Tim Dowling: it’s 5.12am and I can hear an intruder with a chainsaw

News

Iam woken by a mosquito lazily hovering about my ear, the bedroom bathed in a pewter half-light. I brush the side of my head and the noise stops, but I can feel the spot on my neck where I have already been bitten.

I recall that my phone alarm is set for 6.45. Even before I remember why, I am negotiating with myself: if the time is 6.35 or later, I will get up; if it’s not yet 6.30, I will reset the alarm for 7am to give myself enough time to fall back asleep. Or maybe 7.10 makes more sense, depending on why I set the alarm in the first place. I hear the unsteady whine of the mosquito tracing a scribbled path back to my ear.

I reach out and drag my phone across the nightstand: it’s 3.54. This does not strike me as unalloyed good news. I get out of bed and go to the open window. Down below, I can just make out the shapes of four foxes cavorting in an adjacent back garden: running along the walls, jumping over newly planted hedges and sniffing at the edges of some just-laid turf. Go on, I think: pull it all up.

I return to bed, close my eyes and try to dispel the idea that 6.50 is hurtling towards me. I am next woken at 5.12 by what sounds exactly like an intruder sharpening a chainsaw on the other side of the bathroom door, but turns out to be the dog prising the cover off the shower drain to get at the stagnant puddle below. By the time I summon the determination to investigate, the dog has its head down the drain and its hind legs in the air.
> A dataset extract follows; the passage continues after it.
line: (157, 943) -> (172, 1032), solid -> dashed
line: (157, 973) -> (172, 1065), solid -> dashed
“That’s disgusting,” I say. “Come with me.”

I take the dog down to the kitchen and fill up its water bowl. It laps furiously while I scratch the spot on my hand where the mosquito managed to bite me a second time.

“For the record,” I say, “there was already plenty of water in that bowl.”
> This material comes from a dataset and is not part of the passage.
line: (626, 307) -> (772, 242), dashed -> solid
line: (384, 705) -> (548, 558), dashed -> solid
The dog laps. I scratch. The cat fires itself through the flap and turns slow circles around my ankles.

“You were free to come down here at any time,” I say.

“Miaow!” the cat says.

“Quiet,” I say.

“Miaow!” it says.

“Today hasn’t started,” I say. “It’s still last night, so shut up.”

“Miaow!” the cat says.

“Nocturnal is a choice,” I say. “Your choice.” The cat jumps on to the worktop and stands alongsidethe sink.

“I mean, if you tried sleeping less in the day, you might feel more…”

“Miaow!” the cat says.

“Fine,” I say, turning on the tap so it trickles the way the cat likes it.

I go back upstairs, leaving the dog and the cat to their new shared interest.

“What are you doing?” my wife says. “It’s 5.30.”

“Getting dressed,” I say.

“Why?” she says.

“I’m a businessman,” I say. “I’ve got business.”

“What business?” she says.

“I might also have some water, which is really fashionable right now.”

“Are you sleepwalking?”

“No,” I say. “I’m working.”

On my way downstairs, I pass the dog on its way back up to bed. The cat has vanished. I turn off the tap, make coffee and sit in the quiet of the kitchen for a few minutes, while the day slowly ripens around me.

By 6am, I am in my office attending to my remembered business, a deadline that I missed yesterday evening, but which might still be met before the intended recipient can wake up and email me to complain. This is basically my idea of discipline: rising at the crack of dawn to get a head start on the previous day’s work.

And so it comes to pass: by 9am I am finished with my work and have the whole day still before me. I swivel around in my chair to see the cat lying in a square of sunlight, fast asleep. A few minutes later, so am I.